At the weekend I met up with Danny Budzak, who organises fascinating Radical Walks … about which more later, with ideas for walks in EC1 and EC2.
The occasion on Saturday was a celebration of Richard Stubbs’ and Ruth Wareing’s 40th anniversary of their relationship and their recent civil partnership.
It was an amazing event, themed as a Mad Hatter’s tea party, in the former St Luke’s church building in Canning Town. Richard project-managed conversion of the building to a community centre some 20 years ago – and organisation of the party was equally fastidious.
We each had to provide a brief recollection, and fortunately I was able to refer back to an account of the early days of community networks in the UK. I think I met Danny then, when he was a member of Newham Online steering group.
As this contributor note says, Danny has had an extraordinarily interesting set of careers, so a wonderful person to (re) meet in his latest incarnation. The note says:
“By day Danny works in an office within a corporate environment. By night he walks, talks and writes. His previous eight lives have included working in the print industry, being a trade union shop steward in east London and taking part in a year long strike.
“He was a pioneer of community online projects, web development and user focused interface design. He has published a number of technical articles in relation to password management, taxonomies and metadata.
“He is fascinated by the idea of history being a process involving people, classes, technologies and changes in the means of production. He is as interested in the medieval graffiti in Kent churches as in the container ships and oil and chemical tankers which sail through the channel”.
What we mainly talked about was Danny’s Radical Walks – latest here.
Rather than just leading people along a trail of historical sites and hidden gems, Danny aims to tell stories illustrated by historical references. Here’s the latest walks – including Radical Battersea which elected John Archer, London’s first Black Mayor and Shapurji Saklatvala – the first Indian and first Communist MP in England.
Then there’s Radical Bermondsey – the political base of Ada and Alfred Salter who had a vision of Bermondsey as a Garden City.

GIVEN RECORDS |
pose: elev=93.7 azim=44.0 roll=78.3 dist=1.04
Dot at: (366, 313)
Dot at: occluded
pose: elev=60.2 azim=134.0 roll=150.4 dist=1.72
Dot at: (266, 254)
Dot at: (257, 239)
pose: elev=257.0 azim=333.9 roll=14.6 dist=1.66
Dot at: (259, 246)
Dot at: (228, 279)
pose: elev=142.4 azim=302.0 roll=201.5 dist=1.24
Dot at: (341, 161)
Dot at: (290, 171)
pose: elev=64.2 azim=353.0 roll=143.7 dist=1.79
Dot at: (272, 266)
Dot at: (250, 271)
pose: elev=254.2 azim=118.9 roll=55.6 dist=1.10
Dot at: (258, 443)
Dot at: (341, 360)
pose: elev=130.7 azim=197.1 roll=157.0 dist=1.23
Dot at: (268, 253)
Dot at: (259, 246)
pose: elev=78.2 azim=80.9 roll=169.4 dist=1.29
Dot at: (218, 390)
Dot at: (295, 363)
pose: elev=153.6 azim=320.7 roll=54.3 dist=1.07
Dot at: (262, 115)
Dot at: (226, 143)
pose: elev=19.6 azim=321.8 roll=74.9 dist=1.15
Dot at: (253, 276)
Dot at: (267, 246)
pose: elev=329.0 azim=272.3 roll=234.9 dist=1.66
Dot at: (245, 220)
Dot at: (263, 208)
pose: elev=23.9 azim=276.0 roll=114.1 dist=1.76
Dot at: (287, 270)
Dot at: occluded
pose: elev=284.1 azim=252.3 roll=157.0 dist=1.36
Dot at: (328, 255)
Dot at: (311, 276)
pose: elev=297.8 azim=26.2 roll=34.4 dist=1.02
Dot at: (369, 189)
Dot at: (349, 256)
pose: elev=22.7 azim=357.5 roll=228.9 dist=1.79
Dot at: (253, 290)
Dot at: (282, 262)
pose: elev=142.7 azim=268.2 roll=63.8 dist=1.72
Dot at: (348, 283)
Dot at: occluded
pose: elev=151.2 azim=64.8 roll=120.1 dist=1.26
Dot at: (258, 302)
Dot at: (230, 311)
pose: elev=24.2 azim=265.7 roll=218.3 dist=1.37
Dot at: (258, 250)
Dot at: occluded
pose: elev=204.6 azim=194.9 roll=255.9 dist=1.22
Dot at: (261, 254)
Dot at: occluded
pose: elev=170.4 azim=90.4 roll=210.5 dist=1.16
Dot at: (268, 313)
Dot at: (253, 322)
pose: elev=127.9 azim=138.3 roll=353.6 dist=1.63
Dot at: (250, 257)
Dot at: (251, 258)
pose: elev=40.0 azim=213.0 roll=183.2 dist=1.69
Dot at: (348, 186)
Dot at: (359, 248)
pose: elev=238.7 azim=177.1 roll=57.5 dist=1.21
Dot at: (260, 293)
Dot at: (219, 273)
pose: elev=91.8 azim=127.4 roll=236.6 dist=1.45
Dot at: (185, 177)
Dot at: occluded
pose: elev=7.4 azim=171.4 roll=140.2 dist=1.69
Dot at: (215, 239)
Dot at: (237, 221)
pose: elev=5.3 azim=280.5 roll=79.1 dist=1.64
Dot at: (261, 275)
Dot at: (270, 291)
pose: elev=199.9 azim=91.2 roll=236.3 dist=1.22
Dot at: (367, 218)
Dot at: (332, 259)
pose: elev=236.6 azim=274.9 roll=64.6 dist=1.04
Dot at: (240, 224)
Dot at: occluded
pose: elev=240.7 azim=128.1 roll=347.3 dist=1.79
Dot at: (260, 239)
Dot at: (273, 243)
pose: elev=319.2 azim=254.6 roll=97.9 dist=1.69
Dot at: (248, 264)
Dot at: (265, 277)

OBJECTIVE | From the piece on Radical Walks above, rewrite the passage starting with "Rather than just" and going on through "MP in England.", changing "hidden gems" to "little-known corners".

THE RESULT |
Rather than just leading people along a trail of historical sites and little-known corners, Danny aims to tell stories illustrated by historical references. Here’s the latest walks – including Radical Battersea which elected John Archer, London’s first Black Mayor and Shapurji Saklatvala – the first Indian and first Communist MP in England.